僕には「数字の中身が一面的で県民に誤った印象を与えかねない」かどうかは分かりません。何しろ大綱の実物を見てないのですから。また、「半面、新たに増えた事業や補助金もあり、それらがどのように転換されたかは、今回の行革実績では見えない」のはまさにそのとおりですが、それも県庁が「見えるようにしろ」ということなのでしょうか?むしろ、ジャーナリズムの本質である調査報道investigating reportでは、そうした数字から意味を引き出していく責任は記者の側にあると思うのですが、どうも「見えない」「見えてこない」「声は届かない」といった表現を使うと、とりあえずの責任は果たせた気になるのかもしれません。

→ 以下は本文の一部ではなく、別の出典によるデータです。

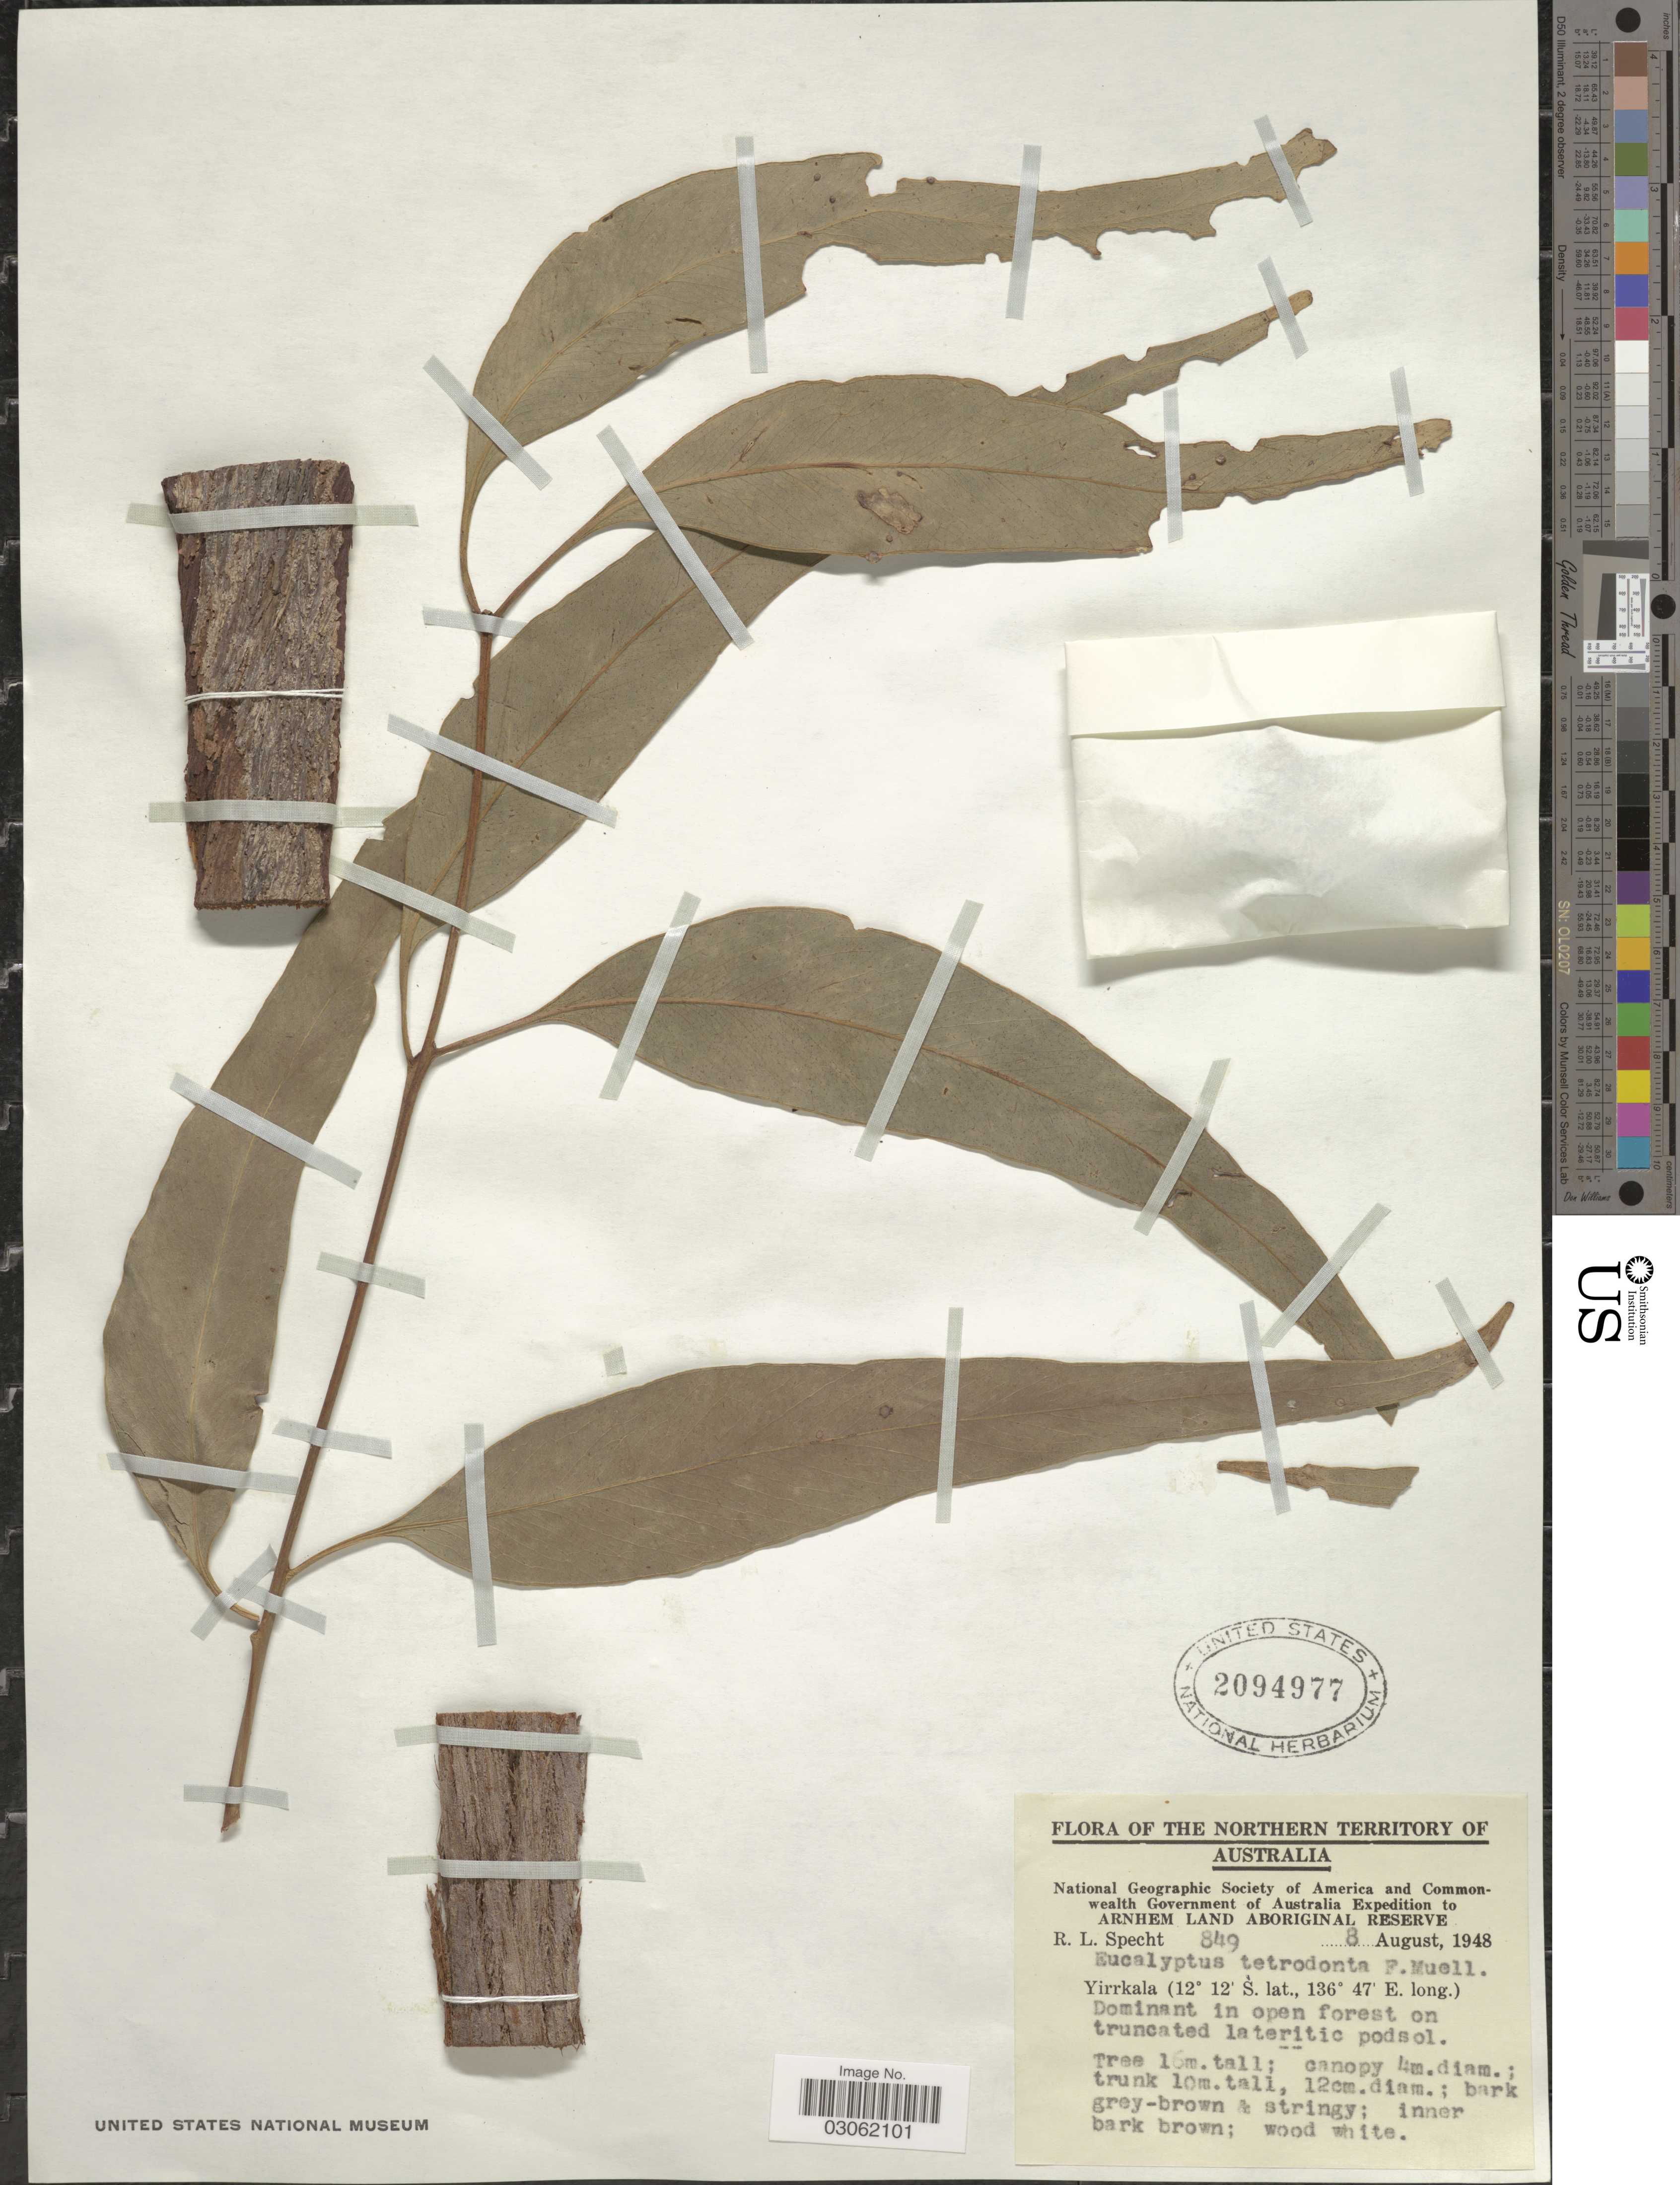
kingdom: Plantae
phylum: Tracheophyta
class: Magnoliopsida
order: Myrtales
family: Myrtaceae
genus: Eucalyptus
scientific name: Eucalyptus tetrodonta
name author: F. Muell.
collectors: R. L. Specht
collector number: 849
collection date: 1948-08-08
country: Australia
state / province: Northern Territory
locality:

締め切りに追われる以上、本格的な調査分析まで記者に負わせるのは酷ですが、せめて「総額として補助金がどう増減したのか、一覧にするべきだ」とか、「支出システムのここがヘンだよ、沖縄県」とか、そういう踏み込みがあってもいいと思うのですが、この記事の執筆者は県政がどうあるべきだと考えているのか、
明確には見えてこない
なぁんて思わず社会の木鐸しちゃったなあ。